You’ve heard the drumbeat – in years to come we won’t have nearly enough vascular surgeons to treat an aging population.
“Folks, we need more of us,” Dr. Anton Sidawy announced at a recent vascular surgery symposium hosted by Northwestern University. That’s not just because in 2010 some 40 percent were over age 55, but because the elderly U.S. population will double by 2030.
Plus, vascular surgery has the distinction of having the largest ratio of people per active physician for all medical subspecialties in the country. In 2010, the U.S. had 108,325 patients per vascular surgeon.
While Dr. Sidawy is correct, the Society is making some genuine progress with recruitment and programming.
Thanks to a multipronged endeavor –
• 33 new fellowship and 0+5 programs are in development.
• The number of 0+5 programs has risen dramatically, from three in 2007 to 44 in 2014.
• The number of 0+5 positions accepted has risen equally, from four in 2007 to 51 in 2014.
• While some fellowship programs have closed (primarily those that have started a 0+5 program) during that same time period, the number of fellowship positions has stayed flat. In 2007, 106 fellowship positions were offered, and in 2014, the number was 115.
The profession has done some soul searching in recent years, since med students, residents and fellows are showing the same values as the rest of the Millennial generation. Millennials, researchers note, tend to want a better work/life balance than their parents had.
They are socially oriented, mission-driven and tech-savvy. Having grown up with technology, they expect to get information fast and often – as an example – will review an online video of a procedure just before going into the operating room.
The Society, along with the Resident Student Outreach Committee-Recruitment and the ADPDVS Ad Hoc Committee on Recruitment of Surgical Residents and Students, has developed a number of strategies, including:
• Identifying which schools are sending students into surgical programs and developing best practice guidelines.

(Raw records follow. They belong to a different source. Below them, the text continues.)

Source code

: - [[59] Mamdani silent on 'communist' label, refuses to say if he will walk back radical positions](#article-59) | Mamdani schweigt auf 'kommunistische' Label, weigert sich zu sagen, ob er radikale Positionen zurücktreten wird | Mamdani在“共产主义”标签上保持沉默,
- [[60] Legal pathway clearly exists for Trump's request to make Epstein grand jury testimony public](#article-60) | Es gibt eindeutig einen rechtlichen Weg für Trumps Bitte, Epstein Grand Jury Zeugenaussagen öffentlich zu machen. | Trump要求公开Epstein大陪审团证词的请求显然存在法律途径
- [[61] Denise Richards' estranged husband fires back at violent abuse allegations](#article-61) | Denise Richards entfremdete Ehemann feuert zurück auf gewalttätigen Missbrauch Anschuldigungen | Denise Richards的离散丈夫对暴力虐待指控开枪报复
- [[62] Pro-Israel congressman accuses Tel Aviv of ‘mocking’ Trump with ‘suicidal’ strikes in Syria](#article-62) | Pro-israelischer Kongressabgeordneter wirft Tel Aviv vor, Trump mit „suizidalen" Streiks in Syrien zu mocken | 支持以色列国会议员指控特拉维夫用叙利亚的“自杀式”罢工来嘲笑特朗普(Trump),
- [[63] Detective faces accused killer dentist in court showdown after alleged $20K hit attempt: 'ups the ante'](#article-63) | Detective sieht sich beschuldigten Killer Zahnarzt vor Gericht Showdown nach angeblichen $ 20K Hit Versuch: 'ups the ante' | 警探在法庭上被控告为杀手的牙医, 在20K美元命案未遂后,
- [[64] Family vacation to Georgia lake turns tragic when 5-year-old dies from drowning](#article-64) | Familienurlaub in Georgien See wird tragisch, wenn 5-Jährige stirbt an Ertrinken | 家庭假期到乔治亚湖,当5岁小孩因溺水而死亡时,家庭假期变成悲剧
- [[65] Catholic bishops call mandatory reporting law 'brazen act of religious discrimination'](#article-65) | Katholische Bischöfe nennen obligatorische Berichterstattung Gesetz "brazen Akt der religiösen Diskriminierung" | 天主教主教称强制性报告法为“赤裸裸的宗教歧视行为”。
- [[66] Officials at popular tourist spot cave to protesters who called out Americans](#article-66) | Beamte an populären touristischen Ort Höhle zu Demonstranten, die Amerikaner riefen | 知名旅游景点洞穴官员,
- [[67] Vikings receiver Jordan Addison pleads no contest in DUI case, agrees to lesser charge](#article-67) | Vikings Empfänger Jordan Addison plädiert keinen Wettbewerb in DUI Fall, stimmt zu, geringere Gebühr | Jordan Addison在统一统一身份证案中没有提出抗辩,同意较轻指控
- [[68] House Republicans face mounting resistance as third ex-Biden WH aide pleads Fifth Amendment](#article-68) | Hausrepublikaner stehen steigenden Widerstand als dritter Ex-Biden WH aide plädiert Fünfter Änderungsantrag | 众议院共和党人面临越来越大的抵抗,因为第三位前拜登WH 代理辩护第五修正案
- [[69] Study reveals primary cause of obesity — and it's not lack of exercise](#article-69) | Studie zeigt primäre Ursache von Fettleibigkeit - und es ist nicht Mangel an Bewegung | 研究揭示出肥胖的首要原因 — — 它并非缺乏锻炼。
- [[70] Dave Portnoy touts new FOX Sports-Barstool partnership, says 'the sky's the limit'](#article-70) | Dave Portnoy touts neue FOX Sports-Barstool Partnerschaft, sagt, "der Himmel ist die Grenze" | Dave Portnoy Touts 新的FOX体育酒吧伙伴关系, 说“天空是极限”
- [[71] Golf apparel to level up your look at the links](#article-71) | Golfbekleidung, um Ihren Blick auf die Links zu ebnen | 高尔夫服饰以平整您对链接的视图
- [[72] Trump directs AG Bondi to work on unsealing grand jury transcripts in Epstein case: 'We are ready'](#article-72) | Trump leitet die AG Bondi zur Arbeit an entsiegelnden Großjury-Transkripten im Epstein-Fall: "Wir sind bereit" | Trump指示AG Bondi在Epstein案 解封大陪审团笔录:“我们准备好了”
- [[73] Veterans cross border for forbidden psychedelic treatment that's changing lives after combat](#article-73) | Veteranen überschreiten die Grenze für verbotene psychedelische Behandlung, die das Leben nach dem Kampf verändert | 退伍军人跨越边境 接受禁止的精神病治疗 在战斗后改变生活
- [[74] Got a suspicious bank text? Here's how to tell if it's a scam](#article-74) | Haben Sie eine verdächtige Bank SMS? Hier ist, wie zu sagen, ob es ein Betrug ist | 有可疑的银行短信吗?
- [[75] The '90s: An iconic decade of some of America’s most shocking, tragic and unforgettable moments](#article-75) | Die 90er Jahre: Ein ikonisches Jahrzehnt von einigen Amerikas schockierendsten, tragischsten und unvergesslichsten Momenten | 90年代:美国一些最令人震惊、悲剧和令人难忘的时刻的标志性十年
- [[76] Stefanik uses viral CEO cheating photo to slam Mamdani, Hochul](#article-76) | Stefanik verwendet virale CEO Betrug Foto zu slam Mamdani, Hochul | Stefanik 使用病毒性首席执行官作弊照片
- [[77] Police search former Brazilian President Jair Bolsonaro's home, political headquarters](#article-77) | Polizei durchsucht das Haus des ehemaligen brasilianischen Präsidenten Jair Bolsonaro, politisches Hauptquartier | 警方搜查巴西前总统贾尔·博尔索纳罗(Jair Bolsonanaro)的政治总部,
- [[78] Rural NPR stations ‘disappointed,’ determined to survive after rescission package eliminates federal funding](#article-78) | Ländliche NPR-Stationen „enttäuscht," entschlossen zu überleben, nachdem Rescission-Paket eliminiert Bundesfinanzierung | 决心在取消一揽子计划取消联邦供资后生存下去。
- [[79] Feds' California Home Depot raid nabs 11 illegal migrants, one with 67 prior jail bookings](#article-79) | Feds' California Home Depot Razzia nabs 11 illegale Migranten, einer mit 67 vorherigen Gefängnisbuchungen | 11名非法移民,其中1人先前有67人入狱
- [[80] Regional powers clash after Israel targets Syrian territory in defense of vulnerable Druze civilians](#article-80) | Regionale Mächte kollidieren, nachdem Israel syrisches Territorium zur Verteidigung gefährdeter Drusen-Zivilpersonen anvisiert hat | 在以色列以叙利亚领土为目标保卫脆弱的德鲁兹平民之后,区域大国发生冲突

• Offering student and resident scholarships to attend the Vascular Annual Meeting where they get encouragement, ideas, and mentoring.
• Creating the Fellowship Development Task Force with the goal of increasing total training programs, currently totaling 151 at 113 institutions with 455 vascular surgery trainees.
These efforts will take time and some success has already been seen with vascular surgery experiencing a 54 percent increase in the number of first-year ACGME residents and fellows between 2005 and 2010. The reasons for the shortage, Dr. Sidawy believes, are multiple. For example:
• Young doctors want a work/life balance; those 80-hours-plus residencies over five years don’t lead to life quality. The prevailing mindset, says Dr. Sidawy, is that work is not an end in itself, but what they do in order to have a life, family, and children.
• Mentors and residents may have a disconnect. Older mentors have a belief that young residents don’t want to work hard, while 55 percent of residents believe their mentors have a negative attitude.
More interaction, such as after-work get-togethers, may help, he suggested. Additional efforts to encourage more female and minority residents into the specialty are important.
• Older specialists may have learned by default, but Millennials want specific instruction.
• Meanwhile, it’s now common knowledge that the shortage of open surgery opportunities is leading to a generation of doctors without that skill set, and that is worrisome to both residents and mentors.
The 80-hour limit has compounded that issue, he said.
“We need to find a way to produce surgeons like we used to,” Dr. Sidawy said.
One effort that is underway to help address these gaps, is a collaborative project by the SVS Young Surgeons Committee and the Education Council to assess the training needs of vascular surgeon members at all career levels, with a special emphasis on identifying training gaps and needs for young surgeons. An online list of experts and useful links should be completed later this year.